By Jennifer Erb
2016-09-122016-09-12https://wvuieleaders.com/wp-content/uploads/2016/09/[email protected]x.pngWVU IE200px200px
Richard Kinney came to WVU from Parkersburg Community College (now WVU-Parkersburg). The Associate Dean in the College of Engineering wouldn’t admit him. Rich persisted, and after three meetings,the Associate Dean said he would be admitted if a department would accept him. The Industrial Engineering department agreed to accept him because his brother was a successful student in the program.

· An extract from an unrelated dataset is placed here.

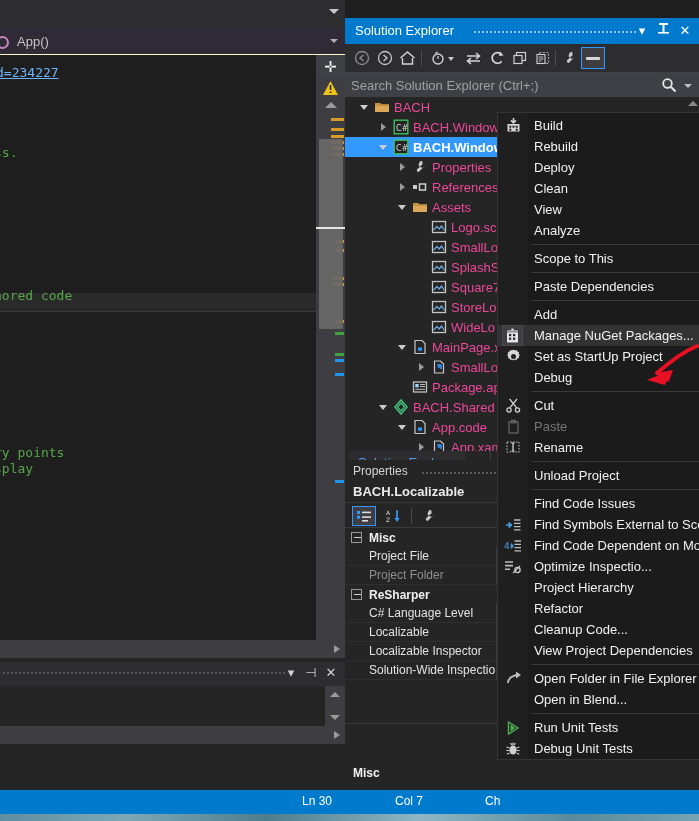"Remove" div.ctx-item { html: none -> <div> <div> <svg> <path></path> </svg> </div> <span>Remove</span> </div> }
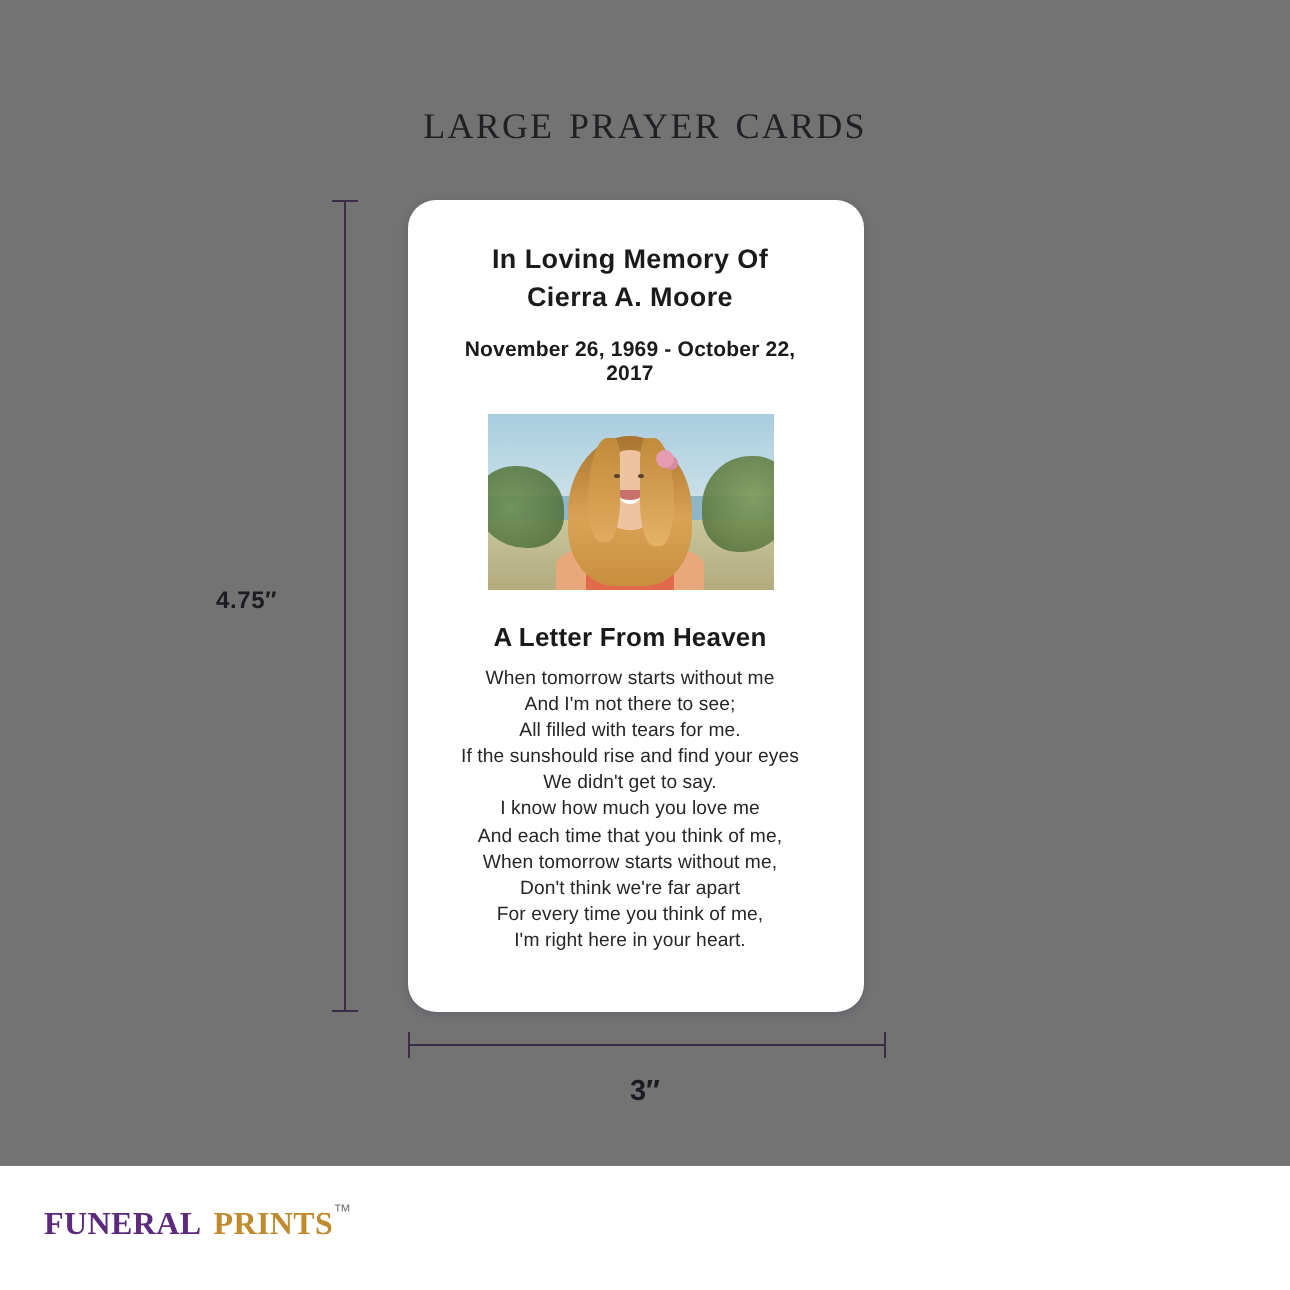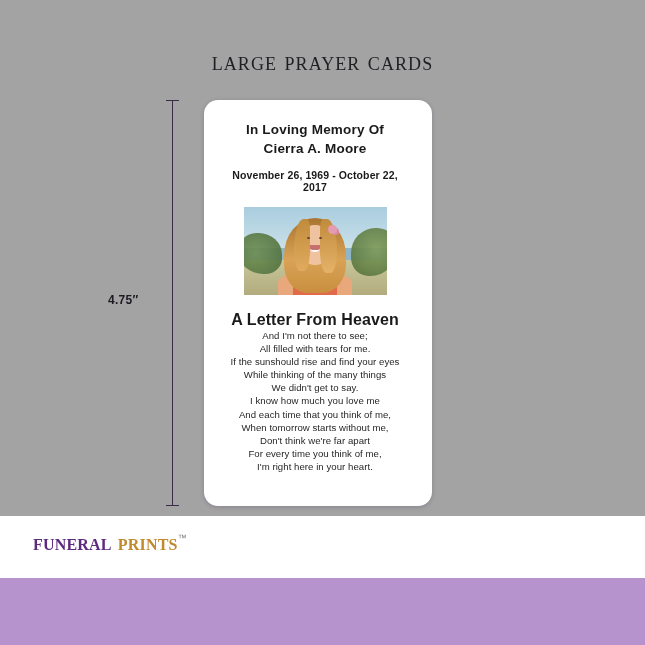"large prayer cards" #page { background: #a3a3a3 -> #737373; height: 578px -> 645px }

Rich was married and had a daughter when he came to WVU. Until his senior year, Rich didn’t see his family very much as they remained in Parkersburg. In his senior year, Rich was given an internship in Parkersburg so he would be able to see his family each week. His internship was with the Sheltered Workshop in Parkersburg, and Rich turned this internship into the best one in his senior class. In fact, his presentation of the project which improved production processes for the workshop ended up winning second place at the IIE Regional Conference.
When Rich graduated, he had three job offers. He accepted a job with NAVAIR Human Systems Integration Division because he loved the idea of working with aircraft. Rich’s first assignment was the test and evaluation of the F/A-18 Night Attack aircraft, the first integrated night vision system for Navy/Marine aircraft.
Over the years, Rich worked on development, test, evaluation and accident investigation of a number of Naval/Marine aircraft, manned and unmanned systems. He has been to sea, traveled the world working with other foreign military but perhaps the most visible of these was the technology upgrade of all electronic systems for the Presidential helicopter (Marine 1) in which he was hand selected to lead.
Rich is especially proud of his work on the V-22 Osprey. This is a Vertical Take Off and Landing (VTOL) aircraft that has become an important component in the Marine and Air Force arsenal. The V-22 was a tremendous challenge requiring over 9 years of test and evaluation. The first aircraft delivered to the Marine Corps was in 2000. The Osprey is now being used around the world in both military and humanitarian operations
Currently Rich is the Branch Head of the Unmanned Aircraft Systems engineers that test and evaluates the integration of electronic systems. Some of the work he is doing deals with the growing cyber security threat to our nation’s flying defense. Rich is also a mentor for many of the new engineers hired by NAVAIR.
While Rich’s career path is not a usual one for Industrial Engineers, he feels that his background has been excellent preparation. “I learned subjects such as budgeting, project management, cost analysis, and leading a project team in my IE courses,” Rich says. “I also learned how to see things as systems not just as components. I can also cross disciplines. But more important, I gained an appreciation of and how to use new technologies.”